*Tasks*:
A. From the Hunchentoot bug report, write out the passage from "Then, we would" up to and including "that be documented?".
B. Answer these questions from the Hunchentoot bug report, one answer per line, marked to match:
(i) What does the server return when an empty username and password are submitted through the "Authorization" link?
(ii) Which version of LispWorks is listed in the environment?
(iii) What were the apps being migrated from?

*Excerpted passage*:
______

Hi Edi,
I found a bug in AUTHORIZATION.
If I click the "Authorization" link on the Hunchentoot test page and submit an empty username and password, instead of prompting me again, the server returns `Internal Server Error'.
In this case, the call to SPLIT returns nil, which does not match the DESTRUCTURING-BIND lambda list. My first reaction was simply to rewrite the DESTRUCTURING-BIND to permit a nil username as well as password:
(destructuring-bind (&optional user password) (split ":" (base64:base64-string-to-string (subseq authorization start))) (values user password))
Then, we would get (VALUES NIL NIL), which would seem consistent with the documentation. However, I also realised that AUTHORIZATION will return just nil if the auth header doesn't exist. Should that be documented?
Here's my environment:
* Hunchentoot 0.4.4 (no Apache, no mod_lisp) * latest versions (as of today) of dependencies * LispWorks 4.4.6 * OS X 10.4.8 * Safari 2.0.4 * Firefox 1.5.0.7
Regards,
Mike
P.S. Started migrating our apps from Portable AllegroServe to Hunchentoot this past week. Very pleased with the API and performance. Thanks!
-- Michael J. Forster mike@sharedlogic.ca

______

*Data section*:

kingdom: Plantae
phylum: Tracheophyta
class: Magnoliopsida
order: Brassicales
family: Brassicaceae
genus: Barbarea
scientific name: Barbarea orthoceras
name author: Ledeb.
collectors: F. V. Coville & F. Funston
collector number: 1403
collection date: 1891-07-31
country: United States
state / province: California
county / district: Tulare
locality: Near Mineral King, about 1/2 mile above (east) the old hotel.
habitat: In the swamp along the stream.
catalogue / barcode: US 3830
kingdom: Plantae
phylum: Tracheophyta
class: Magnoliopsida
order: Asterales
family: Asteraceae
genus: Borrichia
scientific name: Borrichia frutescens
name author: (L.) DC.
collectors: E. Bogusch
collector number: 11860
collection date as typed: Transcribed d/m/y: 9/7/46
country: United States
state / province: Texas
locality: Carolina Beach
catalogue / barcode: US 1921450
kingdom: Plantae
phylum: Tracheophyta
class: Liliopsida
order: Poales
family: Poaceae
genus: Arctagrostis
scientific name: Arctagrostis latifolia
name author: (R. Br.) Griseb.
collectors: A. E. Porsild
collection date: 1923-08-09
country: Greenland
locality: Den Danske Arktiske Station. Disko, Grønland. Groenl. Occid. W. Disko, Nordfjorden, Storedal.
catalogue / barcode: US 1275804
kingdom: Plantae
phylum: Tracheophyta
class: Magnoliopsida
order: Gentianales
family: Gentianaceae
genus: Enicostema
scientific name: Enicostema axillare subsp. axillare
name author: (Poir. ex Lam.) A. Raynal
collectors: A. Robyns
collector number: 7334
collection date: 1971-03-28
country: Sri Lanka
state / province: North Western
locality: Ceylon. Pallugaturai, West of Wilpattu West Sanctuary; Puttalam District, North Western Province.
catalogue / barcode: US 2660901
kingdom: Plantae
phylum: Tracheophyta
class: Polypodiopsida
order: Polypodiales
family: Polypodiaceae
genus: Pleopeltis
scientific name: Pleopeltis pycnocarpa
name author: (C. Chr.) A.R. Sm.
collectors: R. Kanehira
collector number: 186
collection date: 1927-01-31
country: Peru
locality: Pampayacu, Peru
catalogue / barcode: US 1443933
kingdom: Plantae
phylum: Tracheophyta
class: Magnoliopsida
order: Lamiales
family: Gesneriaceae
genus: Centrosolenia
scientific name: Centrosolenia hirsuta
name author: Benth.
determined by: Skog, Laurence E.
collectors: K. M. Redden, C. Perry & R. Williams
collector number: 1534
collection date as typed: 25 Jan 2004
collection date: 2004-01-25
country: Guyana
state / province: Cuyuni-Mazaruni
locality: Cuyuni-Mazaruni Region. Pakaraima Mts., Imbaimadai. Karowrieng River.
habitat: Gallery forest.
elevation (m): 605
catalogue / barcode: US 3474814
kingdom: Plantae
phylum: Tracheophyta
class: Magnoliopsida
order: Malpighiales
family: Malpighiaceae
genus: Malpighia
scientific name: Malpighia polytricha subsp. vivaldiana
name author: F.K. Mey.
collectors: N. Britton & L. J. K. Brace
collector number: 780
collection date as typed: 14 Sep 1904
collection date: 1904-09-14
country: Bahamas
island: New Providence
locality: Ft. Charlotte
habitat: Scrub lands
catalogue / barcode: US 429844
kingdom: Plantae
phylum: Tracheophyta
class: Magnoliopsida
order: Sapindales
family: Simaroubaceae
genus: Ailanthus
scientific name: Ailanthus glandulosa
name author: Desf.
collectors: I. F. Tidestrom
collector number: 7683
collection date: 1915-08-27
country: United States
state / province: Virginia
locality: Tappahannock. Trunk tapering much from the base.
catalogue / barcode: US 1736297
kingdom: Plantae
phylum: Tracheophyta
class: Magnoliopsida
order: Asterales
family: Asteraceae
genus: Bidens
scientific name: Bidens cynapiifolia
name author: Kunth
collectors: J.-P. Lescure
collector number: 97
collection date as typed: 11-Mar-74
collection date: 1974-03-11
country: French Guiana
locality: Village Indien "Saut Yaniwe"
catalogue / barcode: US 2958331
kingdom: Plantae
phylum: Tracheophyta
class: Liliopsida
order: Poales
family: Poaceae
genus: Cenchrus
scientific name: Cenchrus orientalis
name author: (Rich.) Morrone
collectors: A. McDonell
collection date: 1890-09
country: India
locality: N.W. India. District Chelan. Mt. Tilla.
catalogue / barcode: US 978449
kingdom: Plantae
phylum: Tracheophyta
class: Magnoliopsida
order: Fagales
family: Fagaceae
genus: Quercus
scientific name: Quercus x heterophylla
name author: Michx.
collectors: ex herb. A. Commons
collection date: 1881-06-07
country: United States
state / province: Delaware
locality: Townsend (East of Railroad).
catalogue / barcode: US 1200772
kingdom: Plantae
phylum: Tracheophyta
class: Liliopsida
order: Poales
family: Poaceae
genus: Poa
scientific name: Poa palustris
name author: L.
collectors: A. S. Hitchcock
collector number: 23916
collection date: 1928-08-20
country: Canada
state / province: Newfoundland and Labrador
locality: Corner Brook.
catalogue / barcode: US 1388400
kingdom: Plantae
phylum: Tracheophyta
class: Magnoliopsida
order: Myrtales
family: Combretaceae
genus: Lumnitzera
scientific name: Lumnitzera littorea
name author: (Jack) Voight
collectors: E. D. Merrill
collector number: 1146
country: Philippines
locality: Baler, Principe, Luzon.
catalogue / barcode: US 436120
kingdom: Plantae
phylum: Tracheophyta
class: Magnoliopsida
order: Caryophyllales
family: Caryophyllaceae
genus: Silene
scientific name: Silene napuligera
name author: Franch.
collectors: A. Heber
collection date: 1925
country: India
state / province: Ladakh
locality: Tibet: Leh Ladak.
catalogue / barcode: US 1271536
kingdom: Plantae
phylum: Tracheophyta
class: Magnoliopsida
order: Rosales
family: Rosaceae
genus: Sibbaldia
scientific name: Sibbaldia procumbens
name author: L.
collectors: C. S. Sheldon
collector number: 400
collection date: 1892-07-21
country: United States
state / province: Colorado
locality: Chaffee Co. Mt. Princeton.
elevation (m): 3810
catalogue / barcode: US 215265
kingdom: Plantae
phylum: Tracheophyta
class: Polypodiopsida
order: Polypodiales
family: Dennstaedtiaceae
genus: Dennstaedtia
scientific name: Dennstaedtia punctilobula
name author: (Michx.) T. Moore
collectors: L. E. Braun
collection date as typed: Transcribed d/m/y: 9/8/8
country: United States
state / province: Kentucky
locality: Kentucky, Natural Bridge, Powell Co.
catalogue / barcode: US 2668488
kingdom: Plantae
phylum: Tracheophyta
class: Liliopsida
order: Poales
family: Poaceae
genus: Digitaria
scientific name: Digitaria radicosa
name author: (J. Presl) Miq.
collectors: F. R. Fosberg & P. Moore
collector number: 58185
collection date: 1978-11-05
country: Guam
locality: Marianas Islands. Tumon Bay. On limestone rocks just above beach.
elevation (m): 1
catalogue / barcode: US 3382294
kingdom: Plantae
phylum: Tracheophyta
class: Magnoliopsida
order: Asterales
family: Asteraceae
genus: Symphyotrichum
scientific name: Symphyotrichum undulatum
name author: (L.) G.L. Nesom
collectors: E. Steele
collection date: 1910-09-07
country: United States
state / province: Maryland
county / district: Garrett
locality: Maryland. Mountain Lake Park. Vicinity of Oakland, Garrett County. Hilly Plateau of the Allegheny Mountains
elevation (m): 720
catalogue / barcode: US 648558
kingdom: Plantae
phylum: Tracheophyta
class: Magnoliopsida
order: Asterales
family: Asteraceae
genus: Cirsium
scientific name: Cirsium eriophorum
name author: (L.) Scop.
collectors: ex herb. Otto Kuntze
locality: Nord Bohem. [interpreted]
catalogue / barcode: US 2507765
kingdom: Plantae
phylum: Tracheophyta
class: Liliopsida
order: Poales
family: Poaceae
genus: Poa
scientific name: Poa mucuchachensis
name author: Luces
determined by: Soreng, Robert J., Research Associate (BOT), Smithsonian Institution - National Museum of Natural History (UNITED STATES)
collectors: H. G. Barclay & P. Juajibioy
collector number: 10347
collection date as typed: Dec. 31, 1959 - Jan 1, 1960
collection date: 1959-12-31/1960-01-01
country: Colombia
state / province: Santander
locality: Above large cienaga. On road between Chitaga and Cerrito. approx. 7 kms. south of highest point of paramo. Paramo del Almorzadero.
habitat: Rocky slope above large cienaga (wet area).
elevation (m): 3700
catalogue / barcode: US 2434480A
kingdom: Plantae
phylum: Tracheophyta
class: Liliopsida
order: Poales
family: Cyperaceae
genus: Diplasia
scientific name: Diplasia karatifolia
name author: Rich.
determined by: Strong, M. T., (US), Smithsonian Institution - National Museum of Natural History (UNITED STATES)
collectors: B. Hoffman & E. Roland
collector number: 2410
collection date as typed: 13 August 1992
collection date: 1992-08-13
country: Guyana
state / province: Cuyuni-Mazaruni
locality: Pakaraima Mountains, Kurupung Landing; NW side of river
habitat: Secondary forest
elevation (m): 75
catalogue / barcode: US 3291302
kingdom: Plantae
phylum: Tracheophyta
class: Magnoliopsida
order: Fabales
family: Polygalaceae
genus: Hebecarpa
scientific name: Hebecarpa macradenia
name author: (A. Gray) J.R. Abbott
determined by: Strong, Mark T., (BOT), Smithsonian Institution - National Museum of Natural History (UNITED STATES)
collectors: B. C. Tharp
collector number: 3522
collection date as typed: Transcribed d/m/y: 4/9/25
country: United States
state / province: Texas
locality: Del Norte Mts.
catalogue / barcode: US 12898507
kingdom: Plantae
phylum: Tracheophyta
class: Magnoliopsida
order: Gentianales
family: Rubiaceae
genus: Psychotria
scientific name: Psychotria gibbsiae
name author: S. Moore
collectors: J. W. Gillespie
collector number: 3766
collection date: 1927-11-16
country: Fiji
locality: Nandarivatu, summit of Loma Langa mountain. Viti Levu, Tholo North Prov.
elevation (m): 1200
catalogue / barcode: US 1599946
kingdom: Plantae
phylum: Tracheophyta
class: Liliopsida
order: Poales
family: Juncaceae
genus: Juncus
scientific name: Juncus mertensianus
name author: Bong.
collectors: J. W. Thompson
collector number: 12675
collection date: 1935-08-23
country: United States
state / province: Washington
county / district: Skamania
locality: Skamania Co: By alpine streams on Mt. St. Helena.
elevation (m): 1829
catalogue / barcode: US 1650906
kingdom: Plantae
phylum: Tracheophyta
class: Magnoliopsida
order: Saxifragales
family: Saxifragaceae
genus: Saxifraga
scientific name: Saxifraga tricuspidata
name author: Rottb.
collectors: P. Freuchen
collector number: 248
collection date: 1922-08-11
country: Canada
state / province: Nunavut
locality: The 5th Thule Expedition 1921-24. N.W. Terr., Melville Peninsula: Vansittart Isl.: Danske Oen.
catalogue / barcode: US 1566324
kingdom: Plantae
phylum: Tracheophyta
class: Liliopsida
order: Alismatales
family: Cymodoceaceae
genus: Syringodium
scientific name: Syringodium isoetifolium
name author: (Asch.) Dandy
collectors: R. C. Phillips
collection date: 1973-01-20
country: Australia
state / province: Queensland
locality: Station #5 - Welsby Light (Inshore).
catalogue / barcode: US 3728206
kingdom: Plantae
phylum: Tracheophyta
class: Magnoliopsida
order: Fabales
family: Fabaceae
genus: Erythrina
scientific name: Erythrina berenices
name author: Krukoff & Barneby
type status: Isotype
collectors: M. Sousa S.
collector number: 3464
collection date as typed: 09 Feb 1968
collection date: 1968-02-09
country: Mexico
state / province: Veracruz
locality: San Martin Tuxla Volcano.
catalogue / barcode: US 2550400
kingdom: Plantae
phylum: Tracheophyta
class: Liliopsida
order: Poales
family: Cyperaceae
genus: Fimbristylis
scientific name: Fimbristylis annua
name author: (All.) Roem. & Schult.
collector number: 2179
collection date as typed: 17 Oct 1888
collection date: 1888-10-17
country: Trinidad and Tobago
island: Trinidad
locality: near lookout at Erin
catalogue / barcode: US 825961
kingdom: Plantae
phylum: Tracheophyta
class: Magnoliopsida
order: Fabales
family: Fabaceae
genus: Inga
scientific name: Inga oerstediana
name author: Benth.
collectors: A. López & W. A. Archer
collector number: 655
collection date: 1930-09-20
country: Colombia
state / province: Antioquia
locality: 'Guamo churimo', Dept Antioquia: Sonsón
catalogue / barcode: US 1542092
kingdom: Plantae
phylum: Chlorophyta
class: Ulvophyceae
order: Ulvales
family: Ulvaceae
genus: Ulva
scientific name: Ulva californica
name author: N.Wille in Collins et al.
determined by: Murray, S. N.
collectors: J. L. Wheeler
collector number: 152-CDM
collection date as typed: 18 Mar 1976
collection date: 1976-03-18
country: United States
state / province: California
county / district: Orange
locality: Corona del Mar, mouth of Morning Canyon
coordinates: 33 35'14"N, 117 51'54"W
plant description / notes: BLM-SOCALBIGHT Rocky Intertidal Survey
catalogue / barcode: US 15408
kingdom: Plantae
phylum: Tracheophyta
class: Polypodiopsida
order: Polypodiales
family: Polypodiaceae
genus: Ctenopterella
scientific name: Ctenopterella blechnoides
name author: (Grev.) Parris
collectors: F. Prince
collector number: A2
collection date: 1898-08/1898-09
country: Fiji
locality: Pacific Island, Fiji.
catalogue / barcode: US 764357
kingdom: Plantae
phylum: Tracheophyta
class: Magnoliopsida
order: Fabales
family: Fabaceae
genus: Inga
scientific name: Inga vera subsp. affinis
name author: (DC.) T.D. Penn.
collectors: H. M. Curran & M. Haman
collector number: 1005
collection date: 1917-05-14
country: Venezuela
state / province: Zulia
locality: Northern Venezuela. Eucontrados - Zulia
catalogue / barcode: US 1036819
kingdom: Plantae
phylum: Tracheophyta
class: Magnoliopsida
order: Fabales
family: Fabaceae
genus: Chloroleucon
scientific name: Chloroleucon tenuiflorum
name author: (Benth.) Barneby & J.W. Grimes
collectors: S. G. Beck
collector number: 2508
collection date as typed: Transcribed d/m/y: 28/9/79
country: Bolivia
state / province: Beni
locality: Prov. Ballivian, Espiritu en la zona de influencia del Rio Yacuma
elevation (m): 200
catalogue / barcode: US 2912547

______

*Answers below*:
A.
Then, we would get (VALUES NIL NIL), which would seem consistent with the documentation. However, I also realised that AUTHORIZATION will return just nil if the auth header doesn't exist. Should that be documented?

B.
(i) `Internal Server Error'
(ii) LispWorks 4.4.6
(iii) Portable AllegroServe